Billy Graham has been named in the Gallup Poll’s top 10 “most admired men” list for a record 50th time. In a poll taken in mid-December, the 88-year-old evangelist came in fifth. Ranked before him, in order, were President George W. Bush, former president Bill Clinton, former president Jimmy Carter and Senator Barack Obama (D., Ill.). The men ranking behind Graham, in order, were former secretary of state Colin Powell, Pope Benedict XVI, former South African president Nelson Mandela, former president George H. W. Bush and Microsoft founder Bill Gates. Graham has been ranked in the poll almost every year—starting in 1955—that the question was asked by the Gallup Organization. Senator Hillary Clinton (D., N.Y.) topped the Gallup list of most admired women for the 11th time. She has placed in one of the top two spots every year since 1993. Oprah Winfrey came in second for the fifth year in a row, followed by Condoleeza Rice and Laura Bush.

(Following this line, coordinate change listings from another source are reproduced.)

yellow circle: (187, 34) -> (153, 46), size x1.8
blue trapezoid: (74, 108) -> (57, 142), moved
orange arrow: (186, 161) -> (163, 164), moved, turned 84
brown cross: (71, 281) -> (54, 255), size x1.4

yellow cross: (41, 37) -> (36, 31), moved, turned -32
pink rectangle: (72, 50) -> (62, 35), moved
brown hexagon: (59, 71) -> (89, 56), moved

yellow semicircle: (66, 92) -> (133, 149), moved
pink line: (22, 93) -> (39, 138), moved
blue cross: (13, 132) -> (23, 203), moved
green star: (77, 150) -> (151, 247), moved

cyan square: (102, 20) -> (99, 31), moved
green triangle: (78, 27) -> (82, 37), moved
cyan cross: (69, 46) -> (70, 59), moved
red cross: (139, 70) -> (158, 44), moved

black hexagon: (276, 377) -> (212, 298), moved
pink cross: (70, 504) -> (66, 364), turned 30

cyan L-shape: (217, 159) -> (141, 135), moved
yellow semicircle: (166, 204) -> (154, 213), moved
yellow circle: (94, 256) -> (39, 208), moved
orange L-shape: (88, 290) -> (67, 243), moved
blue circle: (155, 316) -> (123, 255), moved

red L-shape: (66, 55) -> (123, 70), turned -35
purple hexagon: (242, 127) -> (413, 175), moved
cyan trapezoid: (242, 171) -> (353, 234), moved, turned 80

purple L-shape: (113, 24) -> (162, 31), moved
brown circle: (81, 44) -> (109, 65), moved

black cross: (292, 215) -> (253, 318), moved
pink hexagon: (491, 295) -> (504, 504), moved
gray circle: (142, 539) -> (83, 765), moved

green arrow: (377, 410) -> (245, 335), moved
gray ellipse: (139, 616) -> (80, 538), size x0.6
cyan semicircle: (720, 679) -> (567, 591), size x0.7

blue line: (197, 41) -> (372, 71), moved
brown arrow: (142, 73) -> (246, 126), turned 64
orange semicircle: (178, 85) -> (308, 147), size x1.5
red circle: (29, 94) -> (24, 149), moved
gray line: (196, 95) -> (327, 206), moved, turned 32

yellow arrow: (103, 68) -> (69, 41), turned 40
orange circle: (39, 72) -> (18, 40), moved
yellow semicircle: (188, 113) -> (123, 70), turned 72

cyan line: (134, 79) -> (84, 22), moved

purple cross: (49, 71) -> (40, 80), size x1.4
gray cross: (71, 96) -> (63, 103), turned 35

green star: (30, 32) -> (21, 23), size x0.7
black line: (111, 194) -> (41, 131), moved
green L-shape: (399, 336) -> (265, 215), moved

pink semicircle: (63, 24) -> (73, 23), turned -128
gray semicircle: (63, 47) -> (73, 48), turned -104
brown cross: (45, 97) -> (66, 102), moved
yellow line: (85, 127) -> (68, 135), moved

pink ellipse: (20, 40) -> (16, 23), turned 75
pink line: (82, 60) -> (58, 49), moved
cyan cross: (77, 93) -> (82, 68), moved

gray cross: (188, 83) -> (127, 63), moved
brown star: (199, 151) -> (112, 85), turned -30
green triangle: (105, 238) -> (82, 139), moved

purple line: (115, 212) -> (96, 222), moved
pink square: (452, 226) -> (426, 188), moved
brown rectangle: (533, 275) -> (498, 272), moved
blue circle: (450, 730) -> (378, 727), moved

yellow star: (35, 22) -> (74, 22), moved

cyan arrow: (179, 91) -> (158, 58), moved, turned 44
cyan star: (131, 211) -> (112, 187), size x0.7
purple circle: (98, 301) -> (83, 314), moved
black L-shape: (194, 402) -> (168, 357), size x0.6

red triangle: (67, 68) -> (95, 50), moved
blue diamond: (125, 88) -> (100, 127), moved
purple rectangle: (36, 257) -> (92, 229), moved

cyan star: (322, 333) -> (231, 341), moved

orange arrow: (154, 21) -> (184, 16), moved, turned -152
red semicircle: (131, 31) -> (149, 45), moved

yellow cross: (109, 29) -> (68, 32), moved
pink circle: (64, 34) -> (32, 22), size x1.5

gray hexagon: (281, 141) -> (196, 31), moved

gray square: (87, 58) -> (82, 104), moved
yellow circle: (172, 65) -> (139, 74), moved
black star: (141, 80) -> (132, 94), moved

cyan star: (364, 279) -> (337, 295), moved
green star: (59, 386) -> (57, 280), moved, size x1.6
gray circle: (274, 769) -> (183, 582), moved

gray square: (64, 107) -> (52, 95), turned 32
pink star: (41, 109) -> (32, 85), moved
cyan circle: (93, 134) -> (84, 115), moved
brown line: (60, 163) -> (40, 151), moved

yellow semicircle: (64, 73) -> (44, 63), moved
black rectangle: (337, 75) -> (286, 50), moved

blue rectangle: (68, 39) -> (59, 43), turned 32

Former president Jimmy Carter, under fire from Jewish leaders for describing the Israeli occupation of Palestinian lands as “apartheid” in a new book, has written an open letter to U.S. Jews to defend and clarify his use of the term. In the December 15 letter, Carter described a meeting he had with the Board of Rabbis of Greater Phoenix while on a tour to promote his book, Palestine: Peace Not Apartheid: “I emphasized, as I had throughout the tour, that the book was about conditions and events in the Palestinian territories and not in Israel, where a democracy exists with all the freedoms we enjoy in our country and Israeli Jews and Arabs are legally guaranteed the same rights as citizens.” Carter said his use of the term apartheid was based on travels to the “Holy Land during the past 33 years.” He said the Palestinian people are being “deprived of the necessities of life by economic restrictions imposed on them by Israel and the United States.” The Anti-Defamation League demurred: “Apartheid, that abhorrent and racist system in South Africa, has no bearing on Israeli policies. Not only are Israel’s policies not racist, but the situation in the territories does not arise from Israeli intentions to oppress or repress Palestinians, but is a product of Palestinian rejection of Israel and the use of terror and violence against the Jewish state.”

Robert Bilheimer, a Presbyterian minister who helped organize the first meeting of the World Council of Churches and led opposition to the Vietnam War and apartheid in South Africa, died December 17 at age 89 in Canandaigua, New York. Bilheimer was among the organizers of the first meeting in 1948 of the WCC, the international ecumenical organization that emerged out of World War II. He became an associate general secretary of the council in 1960 and was a leader in the effort by the WCC to declare apartheid—South Africa’s system of racial separation—a sin. He was credited with helping turn South African theologian C. F. Beyers Naude into a staunch opponent of apartheid. “Bob Bilheimer, who called himself an ‘ecumenical engineer,’ was both an organizational genius and an inveterate provider and provoker of thought,” said a spokesperson for the Minnesota-based Collegeville Institute for Ecumenical and Cultural Research, of which Bilheimer had been executive director from 1974 to his retirement in 1984. Though Bilheimer was senior minister at a Presbyterian church in Rochester, New York, from 1963 to 1966, he soon returned to the ecumenical movement as international affairs director of the National Council of Churches.

Harald Bredesen, an ordained Lutheran minister who led many religious figures into a “Spirit-filled” charismatic experience, including broadcaster Pat Robertson and actor Pat Boone, died December 29 in an Escondido, California, hospital following complications from a fall at his home three days before. He was 88. Bredesen was credited with coining the term charismatic renewal, the neo-Pentecostal movement that spread in mainline churches in the 1950s and 1960s. Bredesen was involved in the founding of Robertson’s CBN and the California-based Trinity Broadcasting Network.